Carrie points to Launch New York City: After the Fall, a wonderful Flash presentation of post September 11 NYC by photographer Geoffery Hiller.
Being April 1st, Josh at Praystation turns back the clocks for just one day.
There are Quicktime clips of SXSW sessions and interviews, which includes one from the Josh Davis session. It is rough and not in context, but it does offer a good snippet of Josh and the magnetic dots.
An Artful Barrage from Josh Davis
The mind is functioning and also completely blown from watching and listening to Josh Davis. The world of visual, digital, mathematical, and relational information has broken more synapses than I new were functioning today and seemed to have spawned new channels for information to flow and be processed. In other words, my mind and concept of the world has just been altered again. Not only do I know have an understanding of what somebody means when they say the words that comprise the name Josh Davis, but I have a whole new way to look at information and human responses.

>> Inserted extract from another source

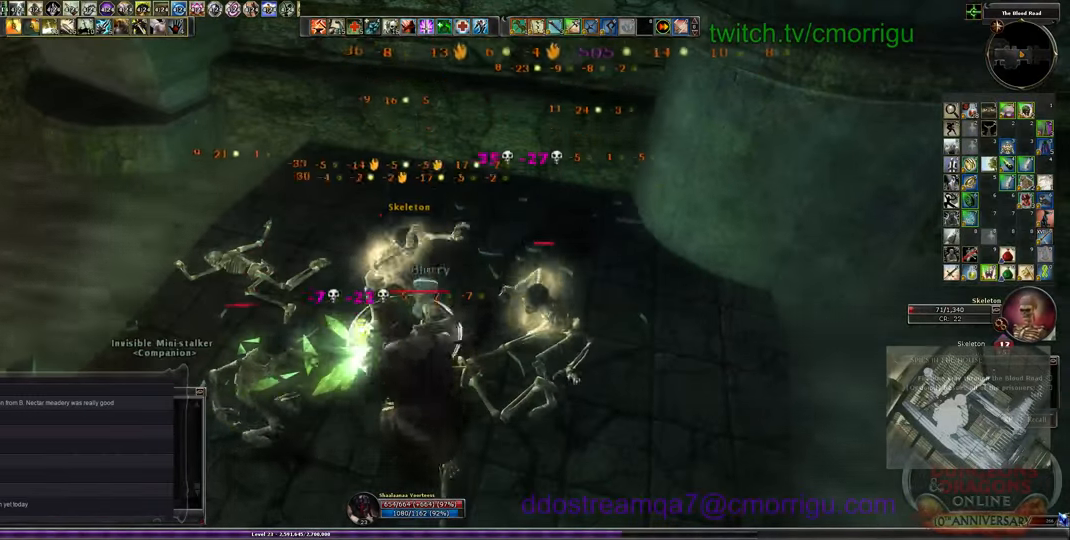
{"keys": ["1"], "events": [[500, "1", "down"]]}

One of the items presented was a visual and audio presentation of network activity. Not only could one visually watch the activity and interaction of those on the network and watching what activities the users on the network were performing and showing their IP address. This visual presentation was augmented with audio that dynamically corresponded to the actions. A sys admin could sit and monitor a network aurally and not watch a monitor. Like a mother and a child, a sys admin could emotively interact with the sounds of the network. A user on the network has saturated the bandwidth the downloads, and the sounds emitted could trigger and emotive response from the sys admin to nurse the network back to a healthy state for all users. As many of us hear our cars and listen to the pitch the subway train makes pulling into the station, which indicates how full the train is so we know where to position our selves on the platform (usually lower tone>es indicate fuller trains and the lowest rumble on a seemingly empty train is the money car on the money train).